Comment 8 for bug 1803179

Revision history for this message
In , peter (peter-linux-kernel-bugs) wrote :

Created attachment 232611
dmesg for v4.7-rc5 (triggered runtime-resume via writing "on" to (nvidia device)/power/control)

See also https://www.spinics.net/lists/linux-pci/msg53694.html ("Kernel Freeze with American Megatrends BIOS") for more details (acpidump, lspci, some analysis, etc.).

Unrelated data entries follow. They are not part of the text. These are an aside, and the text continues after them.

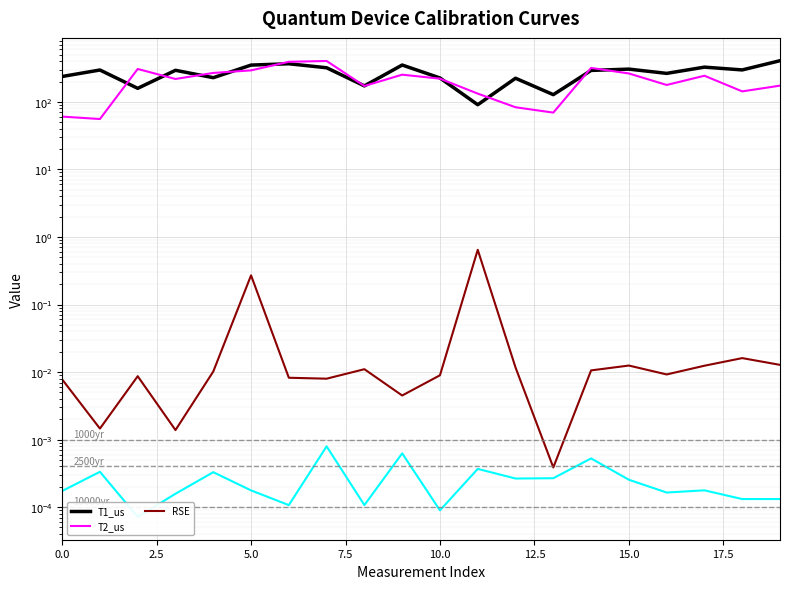

How many interior local valleys does the RSE series have?

6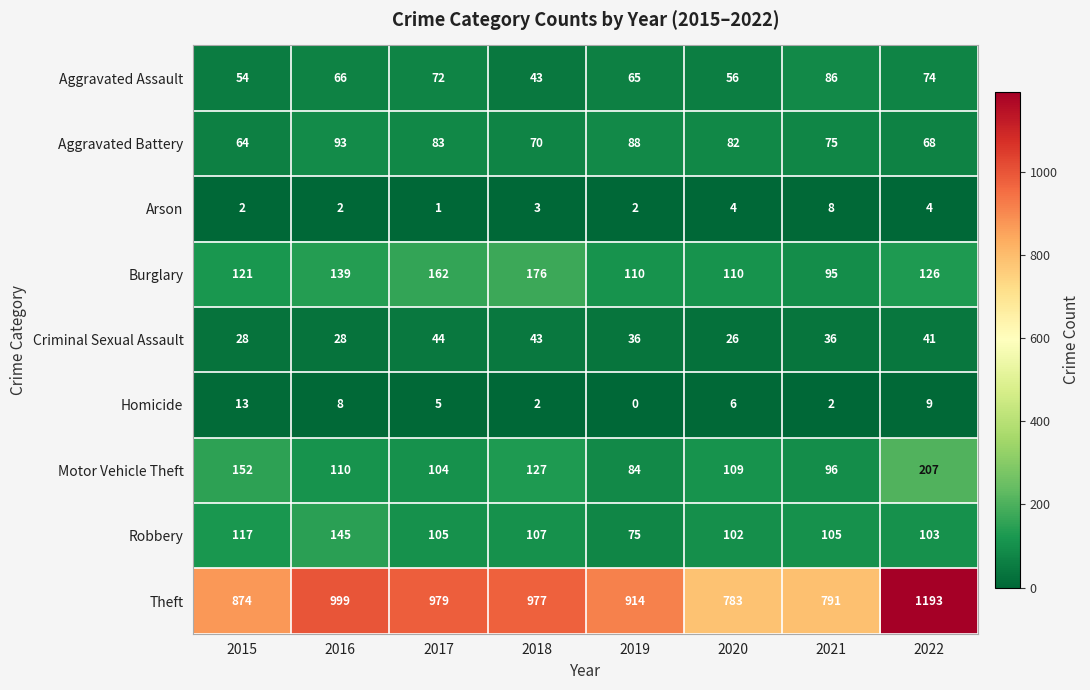

Read the Robbery value at 2022, to the nearest 5.

105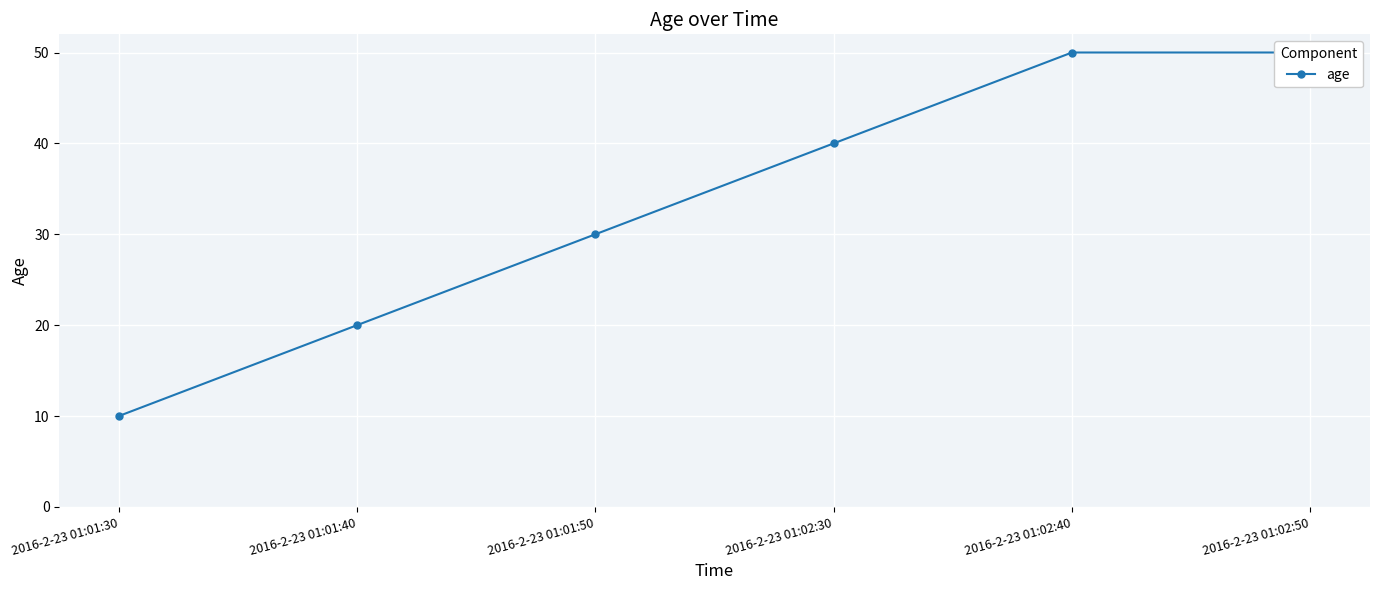

What is the difference between the maximum and second lowest values?

30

Steps to reproduce on the affected machines:

 1. Load nouveau.
 2. Wait for it to runtime suspend.
 2. Invoke 'lspci', this resumes the Nvidia PCI device via nouveau. (alternatively: write "on" to /sys/bus/pci/devices/0000:01:00.0/power/control)
 3. lspci never returns, few moments later an AML_INFINITE_LOOP is reported.

Affected machines from
https://github.com/Bumblebee-Project/Bumblebee/issues/764#issuecomment-234494238
- Clevo P651RA (and other Clevo P6xxRx models).
- MSI GE62 Apache Pro
- Gigabyte P35V5
- Razer Blade 14" (2016)
- Dell Inspiron 7559

These *new* laptops all have an Skylake CPU (i7-6500HQ) and a Nvidia GTX 9xxM GPU. Originally it was only observed for laptops with AMI BIOSes, but later we found a Dell laptop as well. The workaround acpi_osi="!Windows 2015" prevents Linux from reporting Windows 10 compatibility and helps *in some cases* because the ACPI code falls back to a different approach to power on the device (or PCIe link?).

Attached is one of the more interesting dmesg dumps which could be obtained that shows how the system breaks down over time. (This was v4.7-rc5 with PCI/PM D3cold + nouveau power resource/PM refcount leaks patches, but the problem was also visible on unpatches 4.4.0 for example.)